I find the darkness disorienting, or maybe that’s still the head cold I picked up from CX Nats. It wasn’t until I went home for Christmas and returned to Alaska that I realized just how dark it is. The mornings prove especially difficult when waking up any time between 6 am and 9 am casts the same amount of darkness. It seems like everyone’s day sleepily unfolds, including mine. Normal weekend activities that used to begin at 8 am are now leisurely attempted at 10 am because there is only a fraction of light so why rush. My sunlamp helps and most morning I sit in front of it for longer than is recommended before peeling myself away and getting cast back into the darkness for my drive to work. While my natural tendency is to fight disorder and chaos realizing the importance of just sitting and acknowledging these times of off-periods is just as important before taking the next step (you can thank my therapist for that one).
Some of my leisurely attempts at life these days can be attributed to my lack of structured training. After Nationals, I decided to take a minimum of 1 month off the bike, to give myself a mental break and physically recover from what seemed like the longest race season of my life. Mainly because of the bar exam but seemed like I started training last March to really only start racing in September. And while I feel like I have a high penchant for trainer rides, I’m still not quite ready to get back on. I know, I know, but what about a fat bike you ask? I’m not ready for that either, mostly because it’s been (what I’m told is) abnormally cold for Anchorage with temperatures in the negative. If I don’t have to get outside right now, then don’t have the motivation to bundle up for minus 10 and look like Randy from a Christmas Story. The first few times the temperature dipped it felt colder than was reported. In South Dakota I’ve experienced -35 but finally figured out because the lack of sunlight here there isn’t any additional radiation of warmth happening.

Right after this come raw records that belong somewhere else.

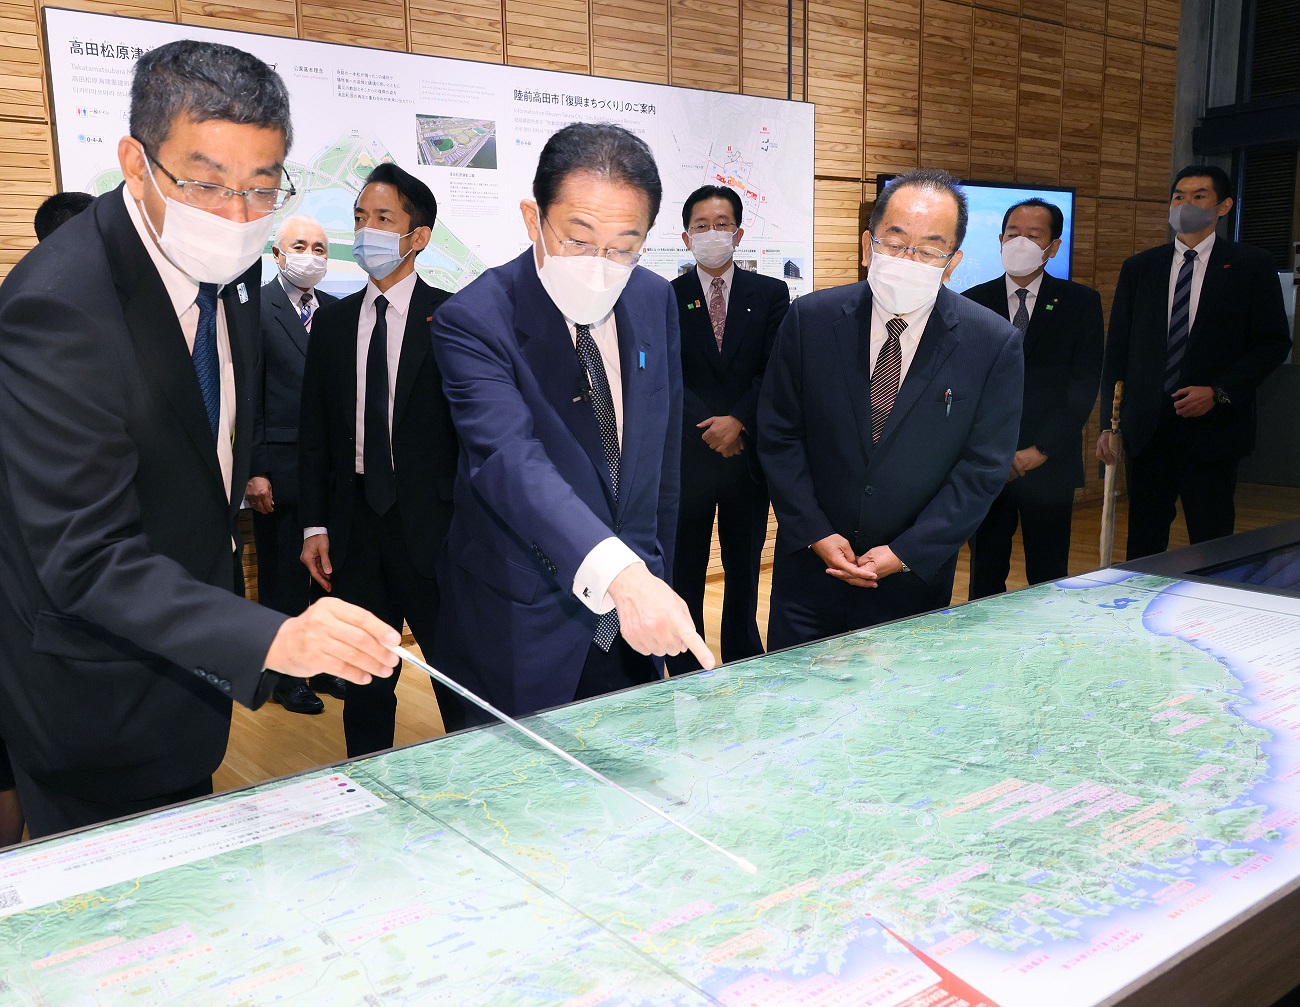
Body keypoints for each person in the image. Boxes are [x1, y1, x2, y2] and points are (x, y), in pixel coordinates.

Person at [0, 40, 399, 839]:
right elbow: (85, 555)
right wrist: (273, 633)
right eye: (206, 183)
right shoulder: (59, 307)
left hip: (188, 678)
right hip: (96, 696)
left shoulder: (233, 272)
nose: (237, 216)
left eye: (261, 187)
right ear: (136, 161)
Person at [431, 122, 713, 722]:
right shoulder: (475, 319)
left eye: (623, 246)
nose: (600, 264)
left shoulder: (652, 298)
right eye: (578, 240)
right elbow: (511, 463)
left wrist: (652, 573)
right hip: (523, 621)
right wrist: (624, 577)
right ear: (535, 219)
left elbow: (659, 465)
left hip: (631, 621)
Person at [758, 168, 1023, 649]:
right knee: (795, 711)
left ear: (953, 261)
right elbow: (780, 433)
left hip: (913, 579)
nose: (908, 258)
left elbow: (983, 467)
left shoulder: (992, 343)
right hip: (810, 569)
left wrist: (906, 552)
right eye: (895, 241)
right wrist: (814, 529)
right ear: (867, 245)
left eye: (929, 249)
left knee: (902, 717)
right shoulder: (810, 319)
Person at [297, 161, 461, 756]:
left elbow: (473, 437)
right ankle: (369, 782)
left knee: (456, 672)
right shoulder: (335, 322)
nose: (367, 231)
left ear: (417, 236)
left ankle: (486, 779)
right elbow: (314, 431)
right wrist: (315, 523)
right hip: (356, 524)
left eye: (384, 219)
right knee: (365, 674)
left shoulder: (451, 319)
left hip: (435, 528)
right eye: (361, 218)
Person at [1096, 165, 1291, 559]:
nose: (1186, 205)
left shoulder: (1252, 264)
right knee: (1145, 541)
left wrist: (1219, 391)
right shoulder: (1140, 268)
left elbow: (1272, 344)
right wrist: (1108, 425)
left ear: (1224, 206)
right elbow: (1117, 350)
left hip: (1213, 428)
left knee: (1212, 536)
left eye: (1199, 196)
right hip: (1148, 427)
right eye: (1178, 196)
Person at [670, 185, 789, 670]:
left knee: (743, 566)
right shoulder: (665, 297)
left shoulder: (770, 293)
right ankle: (684, 658)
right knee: (686, 568)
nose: (712, 233)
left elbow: (776, 368)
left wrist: (738, 420)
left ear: (738, 233)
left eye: (722, 224)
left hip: (747, 458)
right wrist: (711, 427)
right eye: (702, 226)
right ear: (685, 237)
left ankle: (743, 654)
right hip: (690, 457)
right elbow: (664, 374)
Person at [964, 198, 1103, 597]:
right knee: (984, 571)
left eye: (1033, 235)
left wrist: (1039, 449)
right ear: (1000, 239)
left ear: (1053, 247)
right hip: (987, 466)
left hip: (1049, 462)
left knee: (1048, 571)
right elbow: (965, 385)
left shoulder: (1080, 303)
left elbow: (1083, 385)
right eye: (1013, 234)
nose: (1020, 242)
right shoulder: (972, 300)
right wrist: (992, 453)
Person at [247, 214, 342, 715]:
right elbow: (250, 399)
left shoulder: (334, 311)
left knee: (327, 575)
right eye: (301, 245)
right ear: (278, 254)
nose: (312, 255)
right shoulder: (257, 309)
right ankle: (285, 675)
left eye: (321, 248)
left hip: (328, 470)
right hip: (279, 470)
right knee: (284, 577)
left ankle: (323, 662)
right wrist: (253, 470)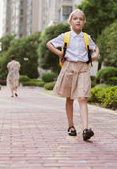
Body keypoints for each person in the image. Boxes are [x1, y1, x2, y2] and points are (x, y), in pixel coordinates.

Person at [46, 9, 99, 141]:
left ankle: (86, 129)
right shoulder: (65, 36)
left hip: (83, 69)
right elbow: (49, 44)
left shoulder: (86, 37)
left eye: (81, 19)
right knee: (69, 98)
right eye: (75, 18)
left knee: (82, 97)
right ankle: (71, 127)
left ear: (84, 22)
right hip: (69, 67)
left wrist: (95, 56)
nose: (78, 21)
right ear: (70, 21)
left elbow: (95, 48)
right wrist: (59, 54)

Since I haven’t been riding my bike and obviously not blogging what have I been doing with my time? Well, after CX Nats I took the first week completely off, mostly to try and kick my head cold but also to just give my body time to recover. I flew home the next week and embarked on my first physical activity which was just a short run around my parent’s house- leaving the house at 5:30 pm I was thrust into darkness but had at least been able to enjoy the sun for most of the day.
Molly, Wayne, and I hiked Black Elk on Monday, almost convincing Mary Clair to come with us but she bailed at the last minute– but at least Molly and I finally had someone to take photos of us.
Coming down from the summit we were along the ridge line when the sun seemed especially bright and I started singing “sunshine on my shoulder makes me happy.”
The next day I headed back up Black Elk with my dad, I wasn’t planning on it but wanted to see if I could get to the top in less than 50 minutes and the weather for the rest of the week meant that Tuesday was my only window. I was able to get to the top in 47 minutes and back down for a round trip of 1:27, leaving me 4 minutes off of the women’s (unofficial) fastest known time–I didn’t even think to check the times before I left and thought of going back up to see if I could take the 4 minutes off but set myself back with my cold that day. I took almost another week off from any exercise because of my cold, but was still able to spend plenty of time with family and friends.
The trip back from South Dakota was a bit rough, having to drive down to Denver (thanks again, Barb!) and then fly back to Anchorage meant it was about 27 hours of travel time, which is about the same amount of time it takes to get to Viet Nam. Getting submerged into the dark, coldness has meant that I’ve been exploring more things inside, like swimming, bouldering, and a workshop on reduction poetry hosted by the museum.
Reduction poetry (or Blackout Poetry) is created by redacting words from already published work; it’s constraining and freeing because the words are there but requires you to be open to the possibility of what could be while also shifting your expectations as you go. Much like life you learn to let go of the expected outcome, go with the flow and almost count on getting interpreted by some guy asking where the bathroom is when you are on the cusp of a perfect sentence only to loose it and spend the next five minutes trying to recreate it. And no, I don’t know where the bathroom is–which I showcased later by accidentally walking into the men’s….
Reduction poetry is also a rabbit hole to go down, it’s most pronounced form is censorship with the works taking a political stance. But where does the line between editing and censorship for individuals exist? I thought it was a somewhat appropriate space to explore as I had just re-submitted a publication after suggested edits from the editors resulted in 580 revisions. And wondered how much of my voice or narrative got lost in the hopes of having my name in print.
So now it’s been a month since Nationals, my mandatory period off the bike is over but still not inspired to get on a fat bike yet. Yes, I know I have that 100 mile race coming up in March but not looking or planning on being in peak shape for it mostly because my race season goals for next year are mostly focused for August-December so would rather not supernova this season where I burn super bright at the start and then explode for the rest of it. Plus, feel like as long as I do a few plate pushes and get on the bike 4-6 weeks out that’ll be enough, or it won’t.
I have been spending some time in the gym because (1) I don’t want to add too much winter weight, gotta keep my market value up; and (2) “exercise causes endorphins, endorphins makes you happy, and happy people don’t kill their husbands”. So until that sun comes out will be taking more than the recommended daily dose of Vitamin D and keeping my endorphins elevated.